Promessa Ao Amanhecer – França – 2017


Romain Gary acredita estar morrendo e obriga sua esposa, Lesley Blanch, a irem a um hospital na Cidade do México, a trezentos e cinquenta quilômetros de onde estão. No caminho, Lesley pega o novo manuscrito de Romain para ler, Promessa Ao Amanhecer, um romance autobiográfico. Eric Barbier e Marie Eynard, autores do roteiro, baseado no romance homônimo de Romain Gary (La Promesse de L´Aube), são extremamente felizes ao incorporar a narrativa do livro sob a hermenêutica de Lesley, com um narrador presente, o da literatura de Romain, em sua voz, em “voice over”, que, infelizmente, mingua ao longo da projeção. O quê se vê, não é uma autobiografia de Romain, sob suas perspectivas, mas uma dramaturgia que engloba duas histórias, a de Romain no presente, passando mal, a caminho da Cidade do México, onde insiste ser tratado, e a de sua biografia, reescrita por Lesley, que concede bela textura quixotesca a narrativa, e permite tudo extrapolar, dos “fatos” às atuações, principalmente as de Charlotte Gainsbourg e Pierre Niney. Romain, o Quixote de Blanch, é impulsionado por sua mãe, Nina Kacew, às suas aventuras como um desígnio divino, pois uma a uma, cumpre as suas promessas, obrando as predições maternas: aviador, escritor, embaixador, todas, surrealmente, corporificadas.
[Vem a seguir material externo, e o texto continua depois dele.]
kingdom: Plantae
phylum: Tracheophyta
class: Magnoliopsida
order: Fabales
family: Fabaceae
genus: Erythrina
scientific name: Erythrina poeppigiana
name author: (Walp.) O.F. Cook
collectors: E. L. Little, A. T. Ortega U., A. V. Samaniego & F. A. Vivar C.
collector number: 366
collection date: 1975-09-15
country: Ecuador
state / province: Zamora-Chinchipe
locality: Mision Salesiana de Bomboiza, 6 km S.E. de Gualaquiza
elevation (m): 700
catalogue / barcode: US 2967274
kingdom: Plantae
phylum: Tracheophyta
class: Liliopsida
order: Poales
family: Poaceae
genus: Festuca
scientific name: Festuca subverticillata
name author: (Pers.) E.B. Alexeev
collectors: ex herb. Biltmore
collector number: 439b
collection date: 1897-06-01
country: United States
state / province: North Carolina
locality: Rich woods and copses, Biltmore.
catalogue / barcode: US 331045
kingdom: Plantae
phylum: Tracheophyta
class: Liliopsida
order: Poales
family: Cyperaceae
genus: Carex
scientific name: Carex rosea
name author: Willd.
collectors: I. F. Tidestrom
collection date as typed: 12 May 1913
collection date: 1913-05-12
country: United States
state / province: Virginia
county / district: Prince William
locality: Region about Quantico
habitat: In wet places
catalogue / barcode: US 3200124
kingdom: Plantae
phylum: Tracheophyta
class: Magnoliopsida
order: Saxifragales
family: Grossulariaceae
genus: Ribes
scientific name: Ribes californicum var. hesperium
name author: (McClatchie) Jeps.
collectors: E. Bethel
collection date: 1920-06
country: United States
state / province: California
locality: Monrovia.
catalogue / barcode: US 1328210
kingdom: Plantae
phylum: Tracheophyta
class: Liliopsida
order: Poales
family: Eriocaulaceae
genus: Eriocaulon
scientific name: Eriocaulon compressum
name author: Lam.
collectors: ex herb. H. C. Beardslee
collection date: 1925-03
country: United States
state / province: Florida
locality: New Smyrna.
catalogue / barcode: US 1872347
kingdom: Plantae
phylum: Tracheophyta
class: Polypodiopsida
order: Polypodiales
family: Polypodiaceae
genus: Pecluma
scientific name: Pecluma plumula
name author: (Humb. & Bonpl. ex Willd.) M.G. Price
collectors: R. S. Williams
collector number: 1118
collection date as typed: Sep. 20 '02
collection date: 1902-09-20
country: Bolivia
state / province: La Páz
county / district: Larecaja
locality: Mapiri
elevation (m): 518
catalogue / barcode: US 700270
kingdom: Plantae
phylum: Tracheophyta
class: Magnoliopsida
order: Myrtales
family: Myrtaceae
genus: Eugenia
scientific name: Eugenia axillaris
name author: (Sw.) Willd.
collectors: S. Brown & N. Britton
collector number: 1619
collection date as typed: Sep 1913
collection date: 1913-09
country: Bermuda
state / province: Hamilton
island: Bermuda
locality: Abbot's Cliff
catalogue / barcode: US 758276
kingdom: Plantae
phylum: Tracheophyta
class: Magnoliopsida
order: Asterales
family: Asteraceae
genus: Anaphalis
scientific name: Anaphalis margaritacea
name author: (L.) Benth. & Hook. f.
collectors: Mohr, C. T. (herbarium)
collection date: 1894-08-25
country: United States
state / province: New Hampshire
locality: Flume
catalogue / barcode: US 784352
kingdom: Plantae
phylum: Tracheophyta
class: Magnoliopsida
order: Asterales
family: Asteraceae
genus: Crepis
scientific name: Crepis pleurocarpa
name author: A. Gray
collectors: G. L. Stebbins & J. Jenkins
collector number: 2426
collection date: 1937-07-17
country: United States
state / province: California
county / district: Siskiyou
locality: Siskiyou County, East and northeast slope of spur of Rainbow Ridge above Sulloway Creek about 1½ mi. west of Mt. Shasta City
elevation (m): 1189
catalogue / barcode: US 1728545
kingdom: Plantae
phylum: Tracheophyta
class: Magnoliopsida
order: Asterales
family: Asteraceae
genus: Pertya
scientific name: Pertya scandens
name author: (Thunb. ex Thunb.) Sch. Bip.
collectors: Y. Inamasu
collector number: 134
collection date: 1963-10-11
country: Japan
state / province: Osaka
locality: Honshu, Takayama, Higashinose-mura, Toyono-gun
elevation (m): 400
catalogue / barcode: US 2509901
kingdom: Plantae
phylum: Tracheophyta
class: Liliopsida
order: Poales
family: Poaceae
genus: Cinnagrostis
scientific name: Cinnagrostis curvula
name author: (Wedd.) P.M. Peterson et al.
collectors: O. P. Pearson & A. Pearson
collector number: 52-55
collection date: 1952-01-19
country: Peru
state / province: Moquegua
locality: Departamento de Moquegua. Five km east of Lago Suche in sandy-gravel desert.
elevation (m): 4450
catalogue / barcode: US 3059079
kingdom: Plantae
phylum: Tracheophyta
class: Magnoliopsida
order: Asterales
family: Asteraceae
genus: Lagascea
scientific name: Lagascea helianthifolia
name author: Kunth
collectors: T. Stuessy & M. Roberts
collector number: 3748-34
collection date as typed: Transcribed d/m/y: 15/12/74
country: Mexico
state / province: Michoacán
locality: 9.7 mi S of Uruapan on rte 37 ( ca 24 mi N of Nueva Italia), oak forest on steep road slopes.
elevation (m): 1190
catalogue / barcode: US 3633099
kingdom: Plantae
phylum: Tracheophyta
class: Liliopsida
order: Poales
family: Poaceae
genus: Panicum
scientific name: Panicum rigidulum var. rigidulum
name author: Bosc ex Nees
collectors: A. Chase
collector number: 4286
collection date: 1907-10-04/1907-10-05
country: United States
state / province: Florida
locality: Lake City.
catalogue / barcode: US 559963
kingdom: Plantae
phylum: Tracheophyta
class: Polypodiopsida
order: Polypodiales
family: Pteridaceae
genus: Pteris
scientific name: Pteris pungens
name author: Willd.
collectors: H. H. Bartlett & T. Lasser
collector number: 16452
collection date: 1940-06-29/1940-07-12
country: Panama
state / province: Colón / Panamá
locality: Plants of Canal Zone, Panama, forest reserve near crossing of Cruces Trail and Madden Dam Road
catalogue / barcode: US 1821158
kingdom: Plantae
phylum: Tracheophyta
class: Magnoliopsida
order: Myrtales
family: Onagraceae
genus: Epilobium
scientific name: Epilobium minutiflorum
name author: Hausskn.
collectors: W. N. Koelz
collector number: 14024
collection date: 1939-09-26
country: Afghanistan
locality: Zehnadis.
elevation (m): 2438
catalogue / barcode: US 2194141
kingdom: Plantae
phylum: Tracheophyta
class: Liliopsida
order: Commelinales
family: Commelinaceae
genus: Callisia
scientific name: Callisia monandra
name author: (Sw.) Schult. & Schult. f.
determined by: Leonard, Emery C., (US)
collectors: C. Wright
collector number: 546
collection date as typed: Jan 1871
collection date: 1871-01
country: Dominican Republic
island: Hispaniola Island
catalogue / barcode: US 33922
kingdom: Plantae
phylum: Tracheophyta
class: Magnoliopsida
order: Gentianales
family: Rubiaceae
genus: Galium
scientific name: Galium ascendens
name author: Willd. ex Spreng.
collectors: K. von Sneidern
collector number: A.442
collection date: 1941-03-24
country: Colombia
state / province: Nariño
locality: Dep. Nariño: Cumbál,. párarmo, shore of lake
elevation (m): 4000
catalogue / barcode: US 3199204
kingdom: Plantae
A direção, de Eric Barbier, é genial. Com planos e enquadramentos deslumbrantes, e orquestrando, com perfeição, todas as áreas técnicas, Barbier realiza uma grande obra. Realce para as belíssimas e singulares sequências de batalhas aéreas. Pierre Niney, o Romain Gary, em atuação tocante, brilha. Charlotte Gainsbourg, como Nina Kacew, também. Ambos conduzem, com grande delicadeza e precisão, as amplificações hermenêuticas. Pierre, que atua nos dois fluxos temporais, distingue com sutileza as personagens. Os meninos Pawel Puchalski e Némo Schiffman, respectivamente, o infante e o adolescente Romain, destacam-se. A fotografia agiganta a narrativa de Lesley, fazendo inteligente uso da luz natural e belas iluminações artificiais. A música e a edição são excelentes, e a arte, primorosa.

A emocionante jornada biográfica, de Romain Gary, romancista francês, entre outros, recontada na ótica da personagem de sua primeira mulher, uma escritora e historiadora inglesa, que romantiza o enredo, com fortes marcas cervantianas, é apresentada no filme de Eric Barbier, que leva o nome da obra autobiográfica de Gary, Promessa Ao Amanhecer. Não perca. PS: Em cartaz.